Document text -
▽
The CAP Theorem, also known as Brewer's Theorem, is a fundamental concept in distributed systems. It
states that in a distributed system, it is impossible to simultaneously achieve all three of the
following properties: consistency, availability, and partition tolerance. Instead, a system can only
have at most two out of these three properties at any given time.
△
Aim of the exercise -
Decide whether each statement agrees with the CAP Theorem text, answering yes or no and quoting the deciding words of the text. (a) The CAP Theorem also goes by the name Brewer's Theorem. (b) A distributed system can reach consistency, availability, and partition tolerance all at once. (c) At any given time, a system can have no more than two of the three properties.

(Collected data)
▽
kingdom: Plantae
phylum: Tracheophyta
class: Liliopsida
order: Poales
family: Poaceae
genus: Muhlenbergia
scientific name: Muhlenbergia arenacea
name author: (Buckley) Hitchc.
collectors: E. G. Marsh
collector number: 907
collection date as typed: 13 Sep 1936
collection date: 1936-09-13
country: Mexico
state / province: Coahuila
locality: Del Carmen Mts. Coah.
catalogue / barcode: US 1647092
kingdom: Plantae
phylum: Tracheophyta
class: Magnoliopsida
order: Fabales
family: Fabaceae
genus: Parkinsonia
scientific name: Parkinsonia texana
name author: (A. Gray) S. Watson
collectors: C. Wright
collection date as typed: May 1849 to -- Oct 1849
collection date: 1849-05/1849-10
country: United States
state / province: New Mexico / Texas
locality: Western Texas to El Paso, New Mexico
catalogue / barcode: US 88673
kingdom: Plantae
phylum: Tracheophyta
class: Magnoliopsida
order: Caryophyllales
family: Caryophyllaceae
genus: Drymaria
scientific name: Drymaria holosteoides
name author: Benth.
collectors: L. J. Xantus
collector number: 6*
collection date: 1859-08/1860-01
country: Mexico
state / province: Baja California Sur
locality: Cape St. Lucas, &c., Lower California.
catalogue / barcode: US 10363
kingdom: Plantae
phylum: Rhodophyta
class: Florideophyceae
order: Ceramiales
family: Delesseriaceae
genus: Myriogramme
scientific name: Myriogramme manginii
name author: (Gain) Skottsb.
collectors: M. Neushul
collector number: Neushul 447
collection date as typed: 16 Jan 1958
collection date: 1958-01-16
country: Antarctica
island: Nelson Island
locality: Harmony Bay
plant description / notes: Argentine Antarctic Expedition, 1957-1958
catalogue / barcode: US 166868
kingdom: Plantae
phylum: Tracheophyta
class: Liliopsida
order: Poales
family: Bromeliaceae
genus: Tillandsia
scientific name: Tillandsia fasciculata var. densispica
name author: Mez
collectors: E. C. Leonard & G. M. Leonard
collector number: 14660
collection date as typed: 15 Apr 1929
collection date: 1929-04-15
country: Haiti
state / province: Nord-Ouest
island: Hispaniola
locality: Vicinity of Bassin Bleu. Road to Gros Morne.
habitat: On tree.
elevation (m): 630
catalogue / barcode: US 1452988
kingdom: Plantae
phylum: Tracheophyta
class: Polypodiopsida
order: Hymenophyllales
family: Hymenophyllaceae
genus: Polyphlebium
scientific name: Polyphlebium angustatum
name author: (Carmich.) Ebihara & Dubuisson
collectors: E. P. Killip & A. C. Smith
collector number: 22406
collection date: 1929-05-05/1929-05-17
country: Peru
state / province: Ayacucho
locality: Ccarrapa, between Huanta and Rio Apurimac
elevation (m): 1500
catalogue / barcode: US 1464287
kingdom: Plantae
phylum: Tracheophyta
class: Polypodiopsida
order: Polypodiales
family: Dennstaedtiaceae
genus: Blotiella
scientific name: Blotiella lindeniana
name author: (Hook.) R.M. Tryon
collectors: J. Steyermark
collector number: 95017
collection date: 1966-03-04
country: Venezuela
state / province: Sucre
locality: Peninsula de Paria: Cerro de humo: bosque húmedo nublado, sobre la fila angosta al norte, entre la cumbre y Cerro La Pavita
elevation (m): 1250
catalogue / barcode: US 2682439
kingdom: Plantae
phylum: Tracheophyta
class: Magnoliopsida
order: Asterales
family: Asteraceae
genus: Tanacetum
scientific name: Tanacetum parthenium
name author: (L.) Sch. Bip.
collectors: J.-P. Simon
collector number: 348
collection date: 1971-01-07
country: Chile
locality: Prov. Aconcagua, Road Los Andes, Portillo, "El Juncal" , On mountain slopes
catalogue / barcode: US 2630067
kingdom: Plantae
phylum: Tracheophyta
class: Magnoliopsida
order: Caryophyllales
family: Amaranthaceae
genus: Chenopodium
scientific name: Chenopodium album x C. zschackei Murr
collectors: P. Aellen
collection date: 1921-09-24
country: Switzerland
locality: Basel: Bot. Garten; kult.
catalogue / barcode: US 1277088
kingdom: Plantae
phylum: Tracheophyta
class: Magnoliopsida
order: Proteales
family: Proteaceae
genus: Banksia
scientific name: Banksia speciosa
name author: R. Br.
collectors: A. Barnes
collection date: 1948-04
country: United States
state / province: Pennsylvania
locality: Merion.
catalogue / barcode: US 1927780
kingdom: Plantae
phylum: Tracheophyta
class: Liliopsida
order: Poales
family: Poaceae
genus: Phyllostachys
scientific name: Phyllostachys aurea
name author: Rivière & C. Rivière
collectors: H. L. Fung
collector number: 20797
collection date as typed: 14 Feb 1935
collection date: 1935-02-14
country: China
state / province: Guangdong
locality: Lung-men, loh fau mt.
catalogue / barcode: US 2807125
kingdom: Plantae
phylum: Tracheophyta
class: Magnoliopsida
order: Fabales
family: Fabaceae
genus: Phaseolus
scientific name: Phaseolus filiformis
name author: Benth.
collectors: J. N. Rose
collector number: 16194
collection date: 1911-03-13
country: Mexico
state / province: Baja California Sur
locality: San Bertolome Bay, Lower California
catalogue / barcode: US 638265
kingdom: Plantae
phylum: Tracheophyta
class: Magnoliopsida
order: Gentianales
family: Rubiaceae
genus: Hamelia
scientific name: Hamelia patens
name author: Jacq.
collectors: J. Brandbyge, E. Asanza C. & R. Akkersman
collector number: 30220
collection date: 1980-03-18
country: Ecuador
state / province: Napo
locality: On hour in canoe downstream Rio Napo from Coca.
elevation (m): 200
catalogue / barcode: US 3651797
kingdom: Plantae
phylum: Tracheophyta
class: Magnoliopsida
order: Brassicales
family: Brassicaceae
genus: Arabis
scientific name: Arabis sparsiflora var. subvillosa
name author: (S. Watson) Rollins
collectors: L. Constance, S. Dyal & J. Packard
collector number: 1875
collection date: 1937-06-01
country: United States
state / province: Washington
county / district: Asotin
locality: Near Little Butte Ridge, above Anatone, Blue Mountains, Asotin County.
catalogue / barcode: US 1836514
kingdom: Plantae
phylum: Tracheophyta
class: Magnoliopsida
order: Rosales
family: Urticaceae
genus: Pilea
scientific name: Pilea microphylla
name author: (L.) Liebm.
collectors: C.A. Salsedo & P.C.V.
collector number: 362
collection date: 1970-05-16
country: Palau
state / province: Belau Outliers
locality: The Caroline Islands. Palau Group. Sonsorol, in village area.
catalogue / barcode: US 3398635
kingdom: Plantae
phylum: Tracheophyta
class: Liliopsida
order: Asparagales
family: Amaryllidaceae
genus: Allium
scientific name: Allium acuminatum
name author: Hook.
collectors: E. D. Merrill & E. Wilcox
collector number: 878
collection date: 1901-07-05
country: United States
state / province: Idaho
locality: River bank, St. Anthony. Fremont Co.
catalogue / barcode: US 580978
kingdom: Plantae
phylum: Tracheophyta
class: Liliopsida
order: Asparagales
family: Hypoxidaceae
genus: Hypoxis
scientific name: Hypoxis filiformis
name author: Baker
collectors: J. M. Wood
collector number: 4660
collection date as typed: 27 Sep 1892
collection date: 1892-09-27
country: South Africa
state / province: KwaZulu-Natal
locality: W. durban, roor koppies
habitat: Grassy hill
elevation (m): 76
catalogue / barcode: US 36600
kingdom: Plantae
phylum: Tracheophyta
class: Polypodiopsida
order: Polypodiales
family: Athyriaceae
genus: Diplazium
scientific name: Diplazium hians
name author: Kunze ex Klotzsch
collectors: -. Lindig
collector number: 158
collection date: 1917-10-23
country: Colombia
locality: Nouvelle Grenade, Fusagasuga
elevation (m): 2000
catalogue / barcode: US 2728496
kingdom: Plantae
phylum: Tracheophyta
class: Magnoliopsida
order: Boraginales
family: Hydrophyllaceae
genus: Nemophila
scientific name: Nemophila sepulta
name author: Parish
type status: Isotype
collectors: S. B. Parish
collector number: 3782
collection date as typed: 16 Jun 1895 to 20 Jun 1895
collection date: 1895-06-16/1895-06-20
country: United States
△
Response area -
(a) Yes: "also known as Brewer's Theorem"
(b) No: "it is impossible to simultaneously achieve all three of the following properties"
(c) Yes: "a system can only have at most two out of these three properties at any given time"